La montagna ha ispirato pittori e scrittori: avvicina alla profondità della vita e al suo mistero. Ci pone il problema del rapporto con Dio

Nel suo ultimo libro (Il cielo più vicino. La montagna nell’arte, La nave di Teseo, 2025) Vittorio Sgarbi racconta come la pittura ha rappresentato la montagna. Descrive quadri famosi, da Giotto ai giorni nostri: ad esempio le vette altissime di Friedrich e il ghiaccio nel quale si consumò una sua tragedia familiare; l’Engadina fiorita di Segantini, in cui lui stesso trovò morte; l’ossessione di Cézanne per il monte Sainte Victoire.



Ma anche pittori o opere meno note, come lo straordinario paesaggio montano di Masolino da Panicale, mix di realismo e fiaba, dipinto in ricordo d’un remoto viaggio in Ungheria. Il libro è interessante perché, come scrive l’autore, la montagna “ci pone il problema del rapporto con il cielo, del rapporto con Dio”.



Citazioni di pittura come quelle raccolte da Sgarbi se ne potrebbero fare a centinaia. E lo stesso per la letteratura. Meravigliosa la pagina in cui Thomas Mann, ne La montagna incantata, descrive la bufera di neve che investe il protagonista, con i suoi fiocchi tutti perfetti, simmetrici, ma gelidi come un destino ostile. Oppure il racconto L’avventura di uno sciatore di Calvino: una comitiva rumorosa di ragazzi scomposti e goffi sul campo da sci, sorpresi dall’apparire di una bellissima ragazza bionda, col cappuccio celeste cielo, che scende leggera e dritta nella pista ingombra del caos della comitiva, come se “nell’informe pasticcio della vita fosse nascosta la linea segreta, l’armonia”.

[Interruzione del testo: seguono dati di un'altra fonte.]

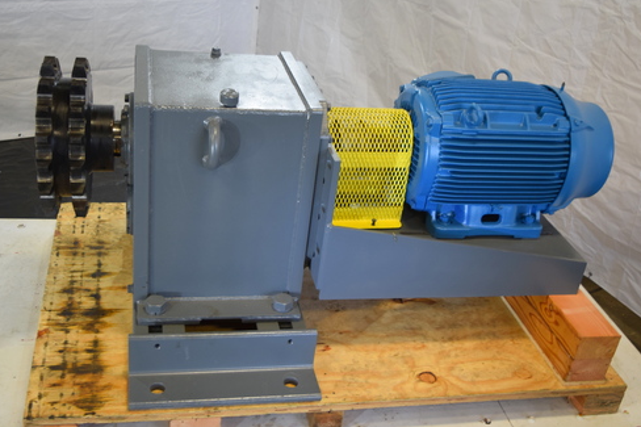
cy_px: 211
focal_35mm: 42
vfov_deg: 32.2
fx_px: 739
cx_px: 317
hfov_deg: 46.9
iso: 560
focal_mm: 27
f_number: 4
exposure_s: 1/60
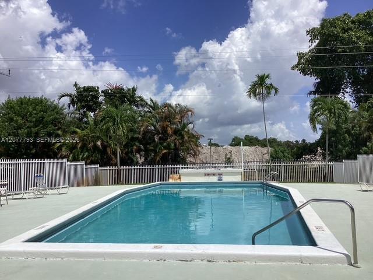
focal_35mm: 31
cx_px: 186
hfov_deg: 58.4
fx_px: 334
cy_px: 140
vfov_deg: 45.4
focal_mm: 3.3
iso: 25
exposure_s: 1/2915
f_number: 2.4
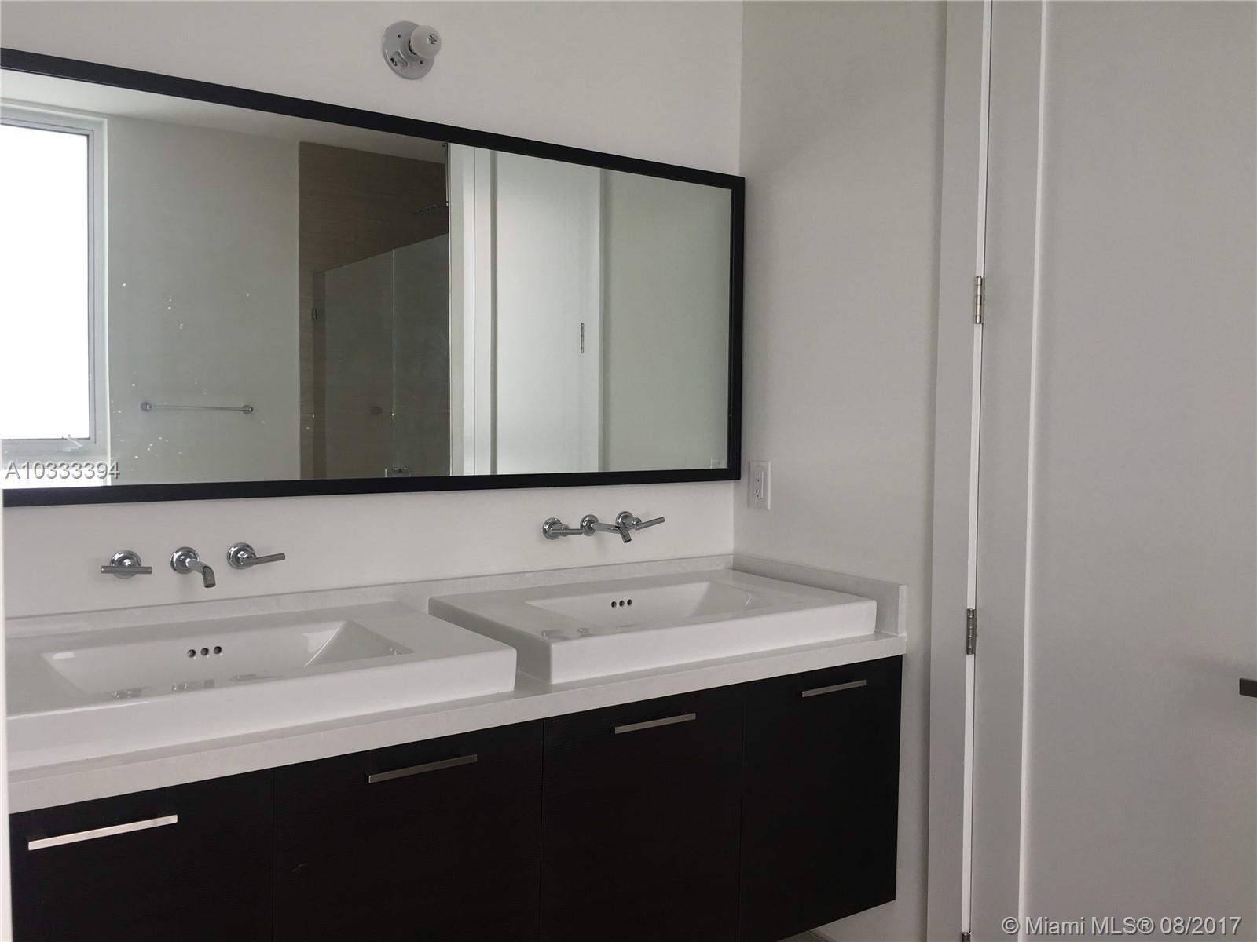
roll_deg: -0.6
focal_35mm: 29
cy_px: 471
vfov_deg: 48.2
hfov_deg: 61.7
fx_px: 1053
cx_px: 628
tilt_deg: -2.6
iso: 25
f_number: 2.2
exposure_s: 1/50
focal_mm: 4.15
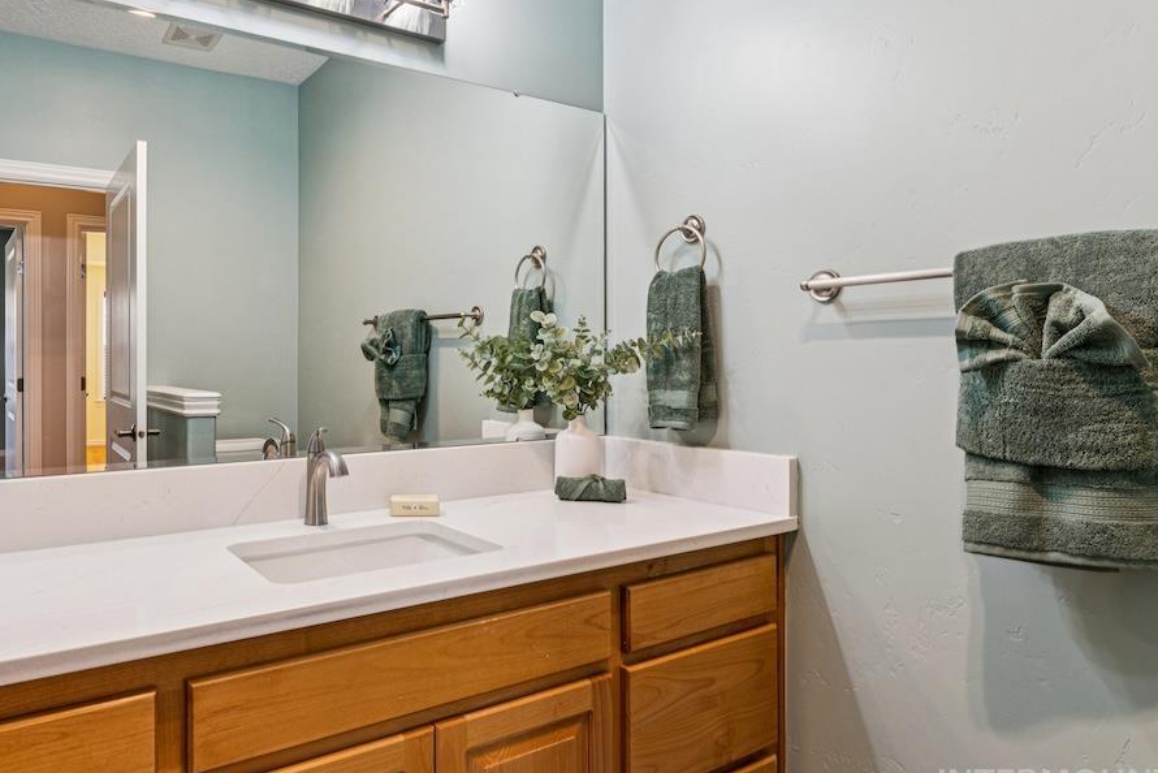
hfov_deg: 73.9
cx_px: 406
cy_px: 362
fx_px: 745
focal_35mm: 23
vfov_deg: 54.8
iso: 400
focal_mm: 16.1
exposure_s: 1/6
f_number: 13
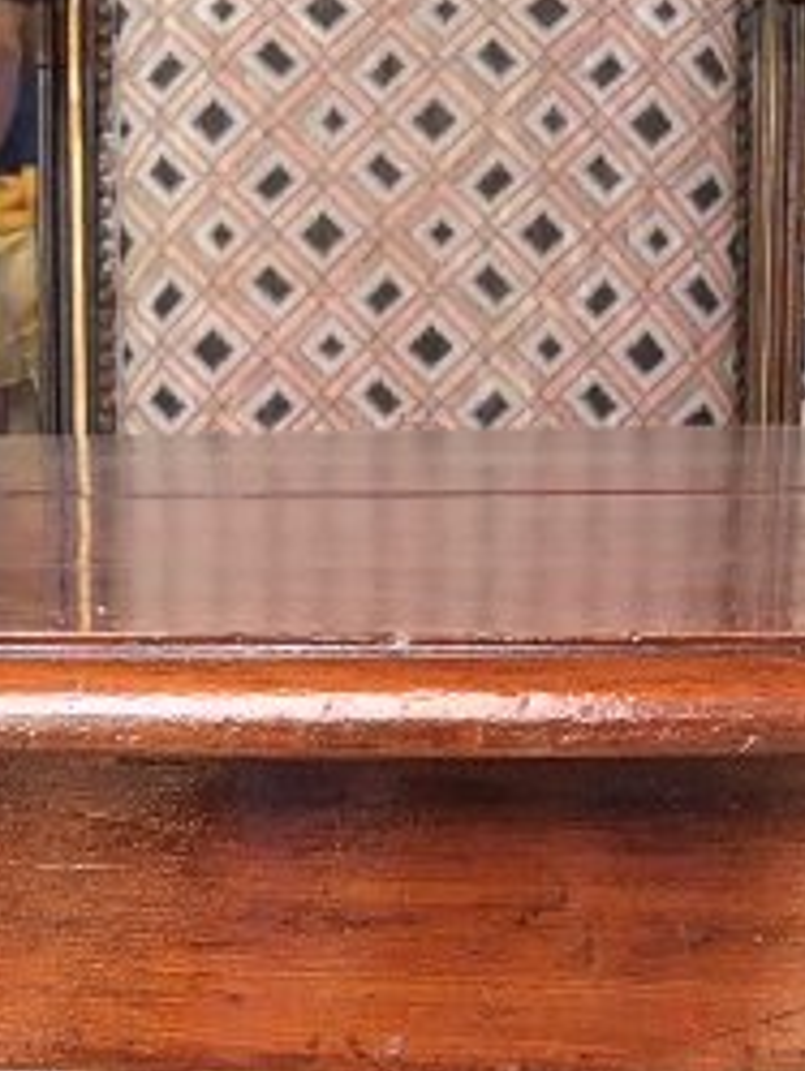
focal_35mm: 135
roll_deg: +0.7
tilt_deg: -21.5
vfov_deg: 12.8
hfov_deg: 11.0
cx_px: 349
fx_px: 4182
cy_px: 2116
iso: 25
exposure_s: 1/50
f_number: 1.8
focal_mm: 3.99
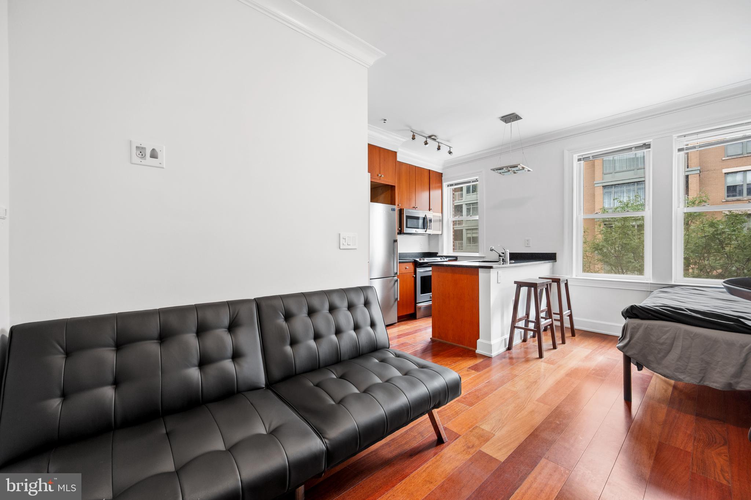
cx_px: 376
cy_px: 250
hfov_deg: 104.3
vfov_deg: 81.2
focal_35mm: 14
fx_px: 292
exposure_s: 1/3
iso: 400
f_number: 6.3
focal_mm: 14
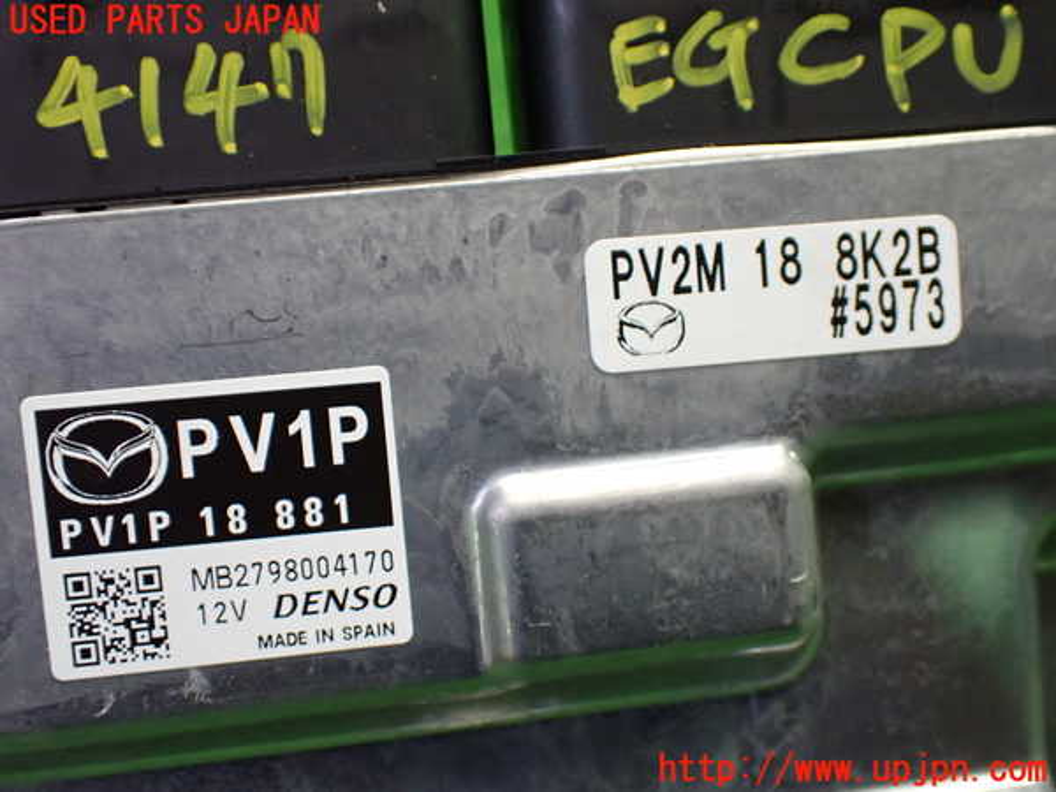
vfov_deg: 35.1
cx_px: 528
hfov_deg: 45.8
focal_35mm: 41
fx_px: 1251
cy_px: 396
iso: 800
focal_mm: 7.31
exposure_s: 1/100
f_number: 2.8
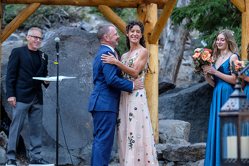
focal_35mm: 99
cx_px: 124
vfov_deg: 13.8
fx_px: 685
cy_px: 83
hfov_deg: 20.6
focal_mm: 66
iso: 640
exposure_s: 1/80
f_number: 3.2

Pier Giorgio Frassati (1901-1925)

Sappiamo come la montagna sia metafora del cammino della vita, soprattutto per l’uomo religioso. Anche la storia di molti santi è legata ai monti. I primi eremiti erano nel deserto, ma attraversato il Mediterraneo cercarono i dirupi degli Appennini. Francesco ha ricevuto le stimmate nei boschi della Verna. San Giovanni della Croce era un poeta della montagna, Pier Giorgio Frassati un camminatore, Pio XI un alpinista vero. Fino a quella roccia di fede di Woytjla, che appena poteva scappava sui monti, di nascosto alla scorta.

La montagna, scrive Sgarbi, avvicina il cielo all’uomo, cioè – diremmo noi – avvicina la profondità della vita e il suo mistero. E ancor più d’inverno, se e quando la neve, come un avvenimento improvviso, copre il fango della terra. Ora, però, non nevica più nelle nostre città: restano aride e sporche. Chi può, dunque, cerchi la neve in montagna, non solo per sciare. Va bene Cortina, ma va bene anche un bosco d’Abruzzo. Va bene anche la scappata d’un giorno, magari approfittando dei ponti. Meglio se c’è manto nuovo. Meglio se di nevicata notturna. Meglio se nel silenzio. Non c’è bisogno di grandi spiegazioni. Al primo respiro a pieni polmoni si capisce tutto.